A Squib Kick is used to extend the time limit. It is frequently employed towards the conclusion of each half or near the conclusion of a contest. The ball will end up in the possession of a bigger player rather than a top-tier returner because it traveled less distance.

Instead of going to a return specialist on the opposite team, it would go to somebody who is slower. It avoids a protracted return. It subtracts time from the clock and typically concludes the half.

Well-known instances of a squib kick during game

During “The Play,” one of the more well-known instances of a squib kick occurred.
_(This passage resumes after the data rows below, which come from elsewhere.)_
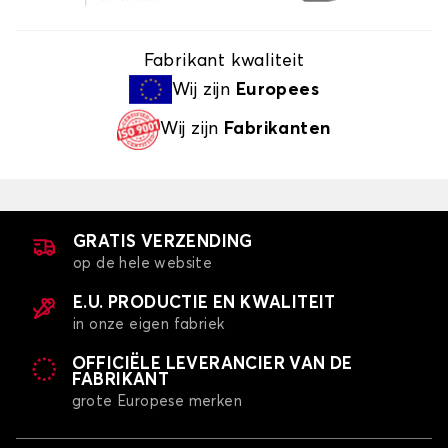
Fabrikant kwaliteit
Wij zijn
Europees
Wij zijn
Fabrikanten
GRATIS VERZENDING
op de hele website
E.U. PRODUCTIE EN KWALITEIT
in onze eigen fabriek
OFFICIËLE LEVERANCIER VAN DE
FABRIKANT
grote Europese merken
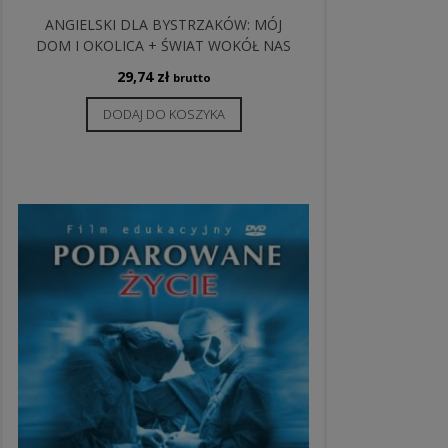
ANGIELSKI DLA BYSTRZAKÓW: MÓJ
DOM I OKOLICA + ŚWIAT WOKÓŁ NAS
29,74
zł
brutto
DODAJ DO KOSZYKA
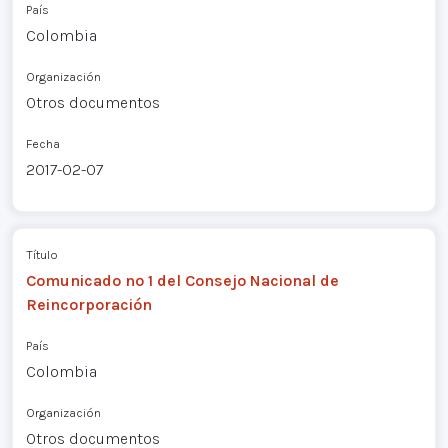
País
Colombia
Organización
Otros documentos
Fecha
2017-02-07
Título
Comunicado nº 1 del Consejo Nacional de
Reincorporación
País
Colombia
Organización
Otros documentos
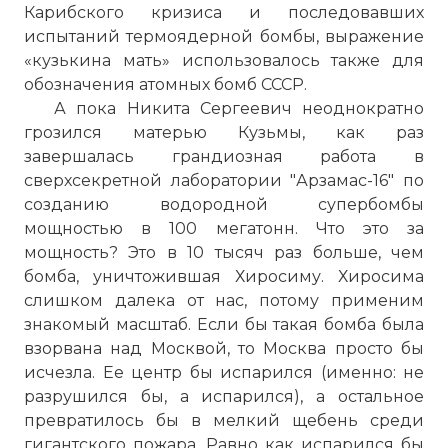
Карибского кризиса и последовавших
испытаний термоядерной бомбы, выражение
«кузькина мать» использовалось также для
обозначения атомных бомб СССР.
А пока Никита Сергеевич неоднократно
грозился матерью Кузьмы, как раз
завершалась грандиозная работа в
сверхсекретной лаборатории "Арзамас-16" по
созданию водородной супербомбы
мощностью в 100 мегатонн. Что это за
мощность? Это в 10 тысяч раз больше, чем
бомба, уничтожившая Хиросиму. Хиросима
слишком далека от нас, потому применим
знакомый масштаб. Если бы такая бомба была
взорвана над Москвой, то Москва просто бы
исчезла. Ее центр бы испарился (именно: не
разрушился бы, а испарился), а остальное
превратилось бы в мелкий щебень среди
гигантского пожара. Равно как испарился бы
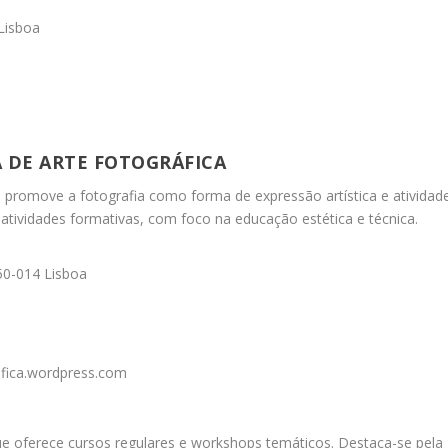
 Lisboa
 DE ARTE FOTOGRÁFICA
romove a fotografia como forma de expressão artística e atividad
atividades formativas, com foco na educação estética e técnica.
150-014 Lisboa
fica.wordpress.com
que oferece cursos regulares e workshops temáticos.
Destaca-se pela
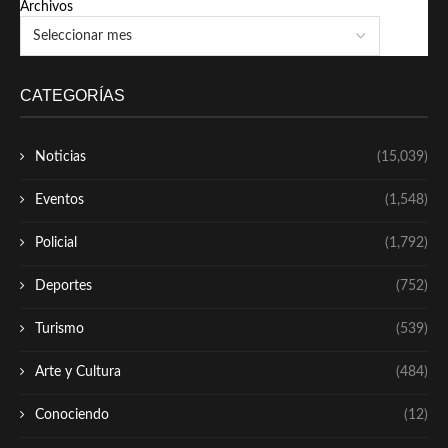
Archivos
CATEGORÍAS
Noticias
(15,039)
Eventos
(1,548)
Policial
(1,792)
Deportes
(752)
Turismo
(539)
Arte y Cultura
(484)
Conociendo
(12)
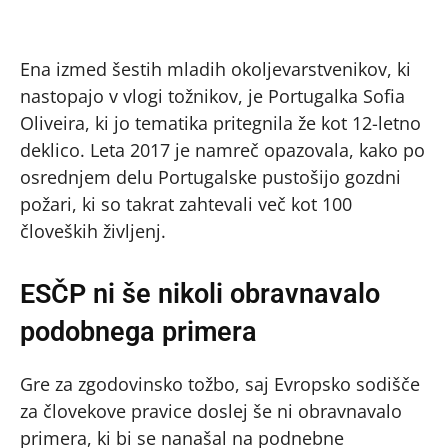
Ena izmed šestih mladih okoljevarstvenikov, ki
nastopajo v vlogi tožnikov, je Portugalka Sofia
Oliveira, ki jo tematika pritegnila že kot 12-letno
deklico. Leta 2017 je namreč opazovala, kako po
osrednjem delu Portugalske pustošijo gozdni
požari, ki so takrat zahtevali več kot 100
človeških življenj.
ESČP ni še nikoli obravnavalo
podobnega primera
Gre za zgodovinsko tožbo, saj Evropsko sodišče
za človekove pravice doslej še ni obravnavalo
primera, ki bi se nanašal na podnebne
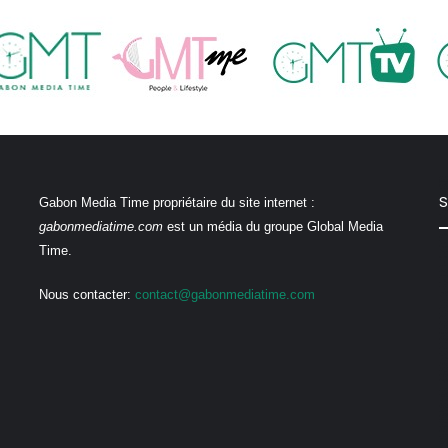
S
Gabon Media Time propriétaire du site internet :
gabonmediatime.com
est un média du groupe Global Media
Time.
Nous contacter:
contact@gabonmediatime.com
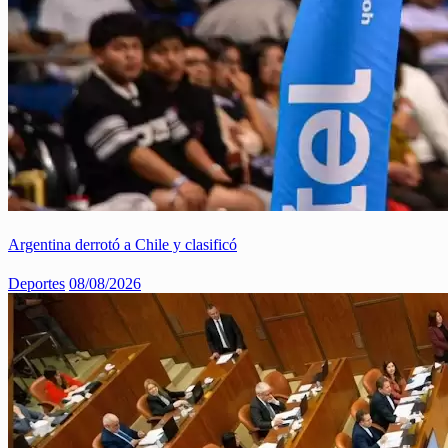
Argentina derrotó a Chile y clasificó
Deportes
08/08/2026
On November 20, 1982, the University of California-Berkeley Golden Bears and the Stanford Cardinals played a game in which a disputed last-second kickoff return occurred.

With only four seconds left, Stanford was in the lead. Coach Joe Kapp of Cal expected Stanford to attempt a Squib Kick and entered his onside return squad into the contest. The ball was successfully recovered, and it was lateraled five times. The Golden Bears won by a touchdown as a result of this.

Another instance is the Indianapolis Colts’ usage of a squib kick for consecutive kickoffs during Super Bowl XLI. In the end, the Colts prevailed 29-17. Additionally, by utilizing a squib kick on every kickoff in Super Bowl XXXVII, the Tampa Bay Buccaneers defeated the Oakland Raiders by a wide margin.

The squib kick was most recently exhibited in November 2020 by Sarah Fuller of Vanderbilt. She made history by being the first female player in what seems like a Power Five Conference match.

What’s the purpose ?

Squib kick are intended to stop a strong return. By shooting it low but short, the kicker tries to execute a squib kick, requiring anyone save the two returner experts to receive the ball. The squib kick makes teams give up better field position so that the opposition side can get the ball, but it’s usually safe since a big return is highly uncommon. Although it seems unlikely, a significant return is still feasible.

How far can you kick a squib ?

Squib kick often travel farther than muffed punts and shorter than ordinary kickoffs, while there is no clear definition of what constitutes a squib kick. If the return specialists do receive the ball, they are frequently surrounded by defenders and unable to do anything with a return.

Conclusion

Squib kick and onside kicks are two totally different kicks, while having some similarities. Onside kicks are made in an effort to recover the ball after the kickoff. To stop a huge return, onside kicks are used.